Na terça-feira, Biden pediu ao Congresso que inicie o impeachment de Trump se a Casa Branca continuar impedindo as investigações do Congresso, incluindo perguntas sobre os relatos de que Trump pediu ao presidente ucraniano que investigasse Biden e seu filho, Hunter.
"Eu aguento os ataques políticos. Eles vêm e vão, e em breve serão esquecidos. Mas se permitirmos que um presidente destrua a Constituição dos Estados Unidos impunemente, isso durará para sempre". Biden disse neta terça-feira.
A Câmara planeja votar na quarta-feira uma resolução que desaprova os esforços do governo Trump para bloquear a divulgação da denúncia e a necessidade de proteger o denunciante.
"Este não é um assunto partidário, trata-se da integridade de nossa democracia, do respeito pelo Estado de direito e da defesa de nossa Constituição", disse Pelosi e a líder da maioria na Câmara, o democrata Steny H. Hoyer, em comunicado.
Processos de impeachment na História
Apenas três vezes na história dos EUA a Câmara dos Representantes buscou formalmente o impeachment de um presidente. A absolvição do presidente Andrew Johnson pelo Senado em 1868, no tumulto pós-Guerra Civil, reformulou a relação entre o Congresso e a presidência.
A decisão do presidente Richard Nixon de renunciar em 1974, em vez de enfrentar o impeachment na Câmara, desencadeou anos de reforma do governo e a eleição do presidente democrata Jimmy Carter em 1976.
A reação negativa dos eleitores contra o impeachment do presidente Bill Clinton, que também não foi afastado do cargo pelo Senado, trouxe ganhos para os democratas na Câmara em 1998 e levou à renúncia do líder republicano Newt Gingrich.
Como em cada um desses casos, os democratas agora têm pouca esperança de que Trump seja removido do cargo pelo Senado, caso ele sofra impeachment na Câmara. Os republicanos controlam a câmara alta, que teria que condená-lo com uma margem de dois terços. Desde as divulgações sobre a Ucrânia, apenas um único republicano, o senador Mitt Romney, chegou ao ponto de considerar as ações do presidente potencialmente "preocupantes ao extremo".

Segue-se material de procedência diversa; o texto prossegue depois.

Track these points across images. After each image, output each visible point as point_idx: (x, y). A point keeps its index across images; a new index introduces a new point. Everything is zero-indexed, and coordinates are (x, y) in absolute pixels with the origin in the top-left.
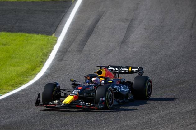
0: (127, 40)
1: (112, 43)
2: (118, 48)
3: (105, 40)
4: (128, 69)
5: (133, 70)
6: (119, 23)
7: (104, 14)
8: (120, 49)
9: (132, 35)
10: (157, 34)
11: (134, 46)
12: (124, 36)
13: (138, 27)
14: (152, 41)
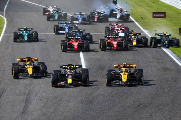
0: (26, 110)
1: (15, 113)
2: (20, 117)
3: (8, 112)
4: (74, 66)
5: (76, 66)
6: (18, 97)
7: (5, 90)
8: (22, 118)
9: (31, 105)
10: (50, 103)
11: (33, 114)
12: (23, 107)
13: (34, 99)
14: (47, 110)
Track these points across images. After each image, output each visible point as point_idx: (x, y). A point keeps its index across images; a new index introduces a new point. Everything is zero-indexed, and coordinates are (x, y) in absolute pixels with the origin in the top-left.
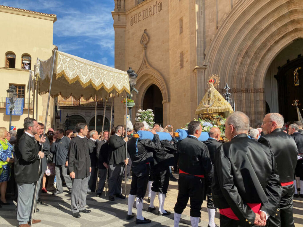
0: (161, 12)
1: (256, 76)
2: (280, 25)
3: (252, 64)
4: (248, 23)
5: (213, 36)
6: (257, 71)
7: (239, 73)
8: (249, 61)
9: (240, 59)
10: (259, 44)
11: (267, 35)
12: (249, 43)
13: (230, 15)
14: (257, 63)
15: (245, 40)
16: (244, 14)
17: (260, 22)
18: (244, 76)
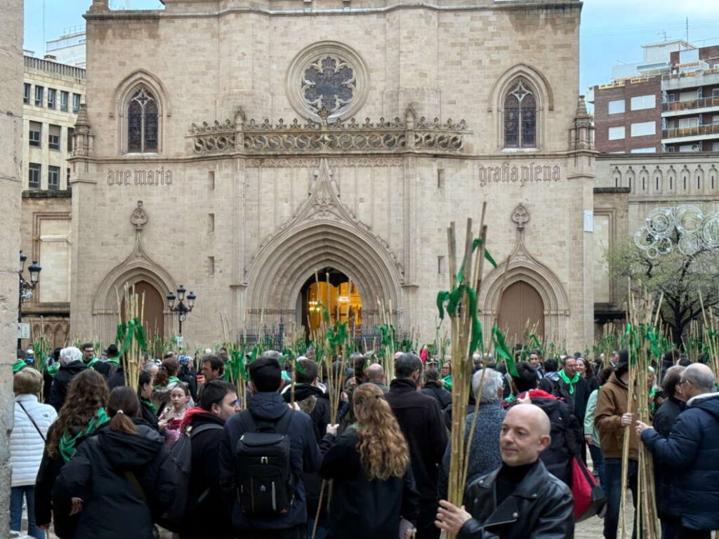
0: (171, 187)
1: (290, 296)
2: (316, 253)
3: (288, 284)
4: (291, 247)
5: (257, 255)
6: (292, 291)
7: (276, 294)
8: (285, 281)
9: (278, 279)
10: (296, 266)
11: (304, 260)
12: (288, 265)
13: (276, 238)
14: (292, 284)
15: (284, 262)
16: (288, 240)
17: (300, 250)
18: (279, 296)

O líder da maioria no Senado, o republicano Mitch McConnell, se recusou a dizer na terça-feira o que faria se a Câmara votasse pelo impeachment.
Na Câmara, uma parcela de democratas que já haviam se posicionado contra o impeachment vem se manifestando a favor do impeachment nas últimas 48 horas. Esse total agora já passa de 160, entre 235, de acordo com uma análise do Washington Post.
O deputado John Lewis, um membro influente da sua bancada, foi um dos democratas a apoiar o impeachment na terça-feira. O democrata da Geórgia, um forte crítico de Trump e aliado próximo de Pelosi, se recusou por meses a considerar o impeachment por respeito à líder da Câmara.
"Chega um momento em que você deve ser movido pelo espírito da história para tomar medidas para proteger e preservar a integridade de nossa nação. Acredito, acredito realmente, que chegou a hora de iniciar um processo de impeachment contra esse presidente", Lewis disse na Câmara. "Demorar mais ou agir de outra maneira trairia o fundamento de nossa democracia".
Pelosi estava considerando a criação de um comitê selecionado para conduzir o inquérito, mas decidiu o Comitê Judiciário da Câmara, que tem a autoridade necessária, ficará responsável pela investigação.
Pelosi havia relutado em apoiar o impeachment, resistindo à medida extraordinária por meses, apesar da pressão da base progressista do partido e de vários pré-candidatos do partido à presidência em 2020. Ela argumentava que nem o público e nem o Partido Republicano, que controla o Senado, apoiam o impeachment e que dar seguimento ao assunto poderia ter custos políticos para os democratas moderados que ajudaram a dar maioria à Câmara no ano passado.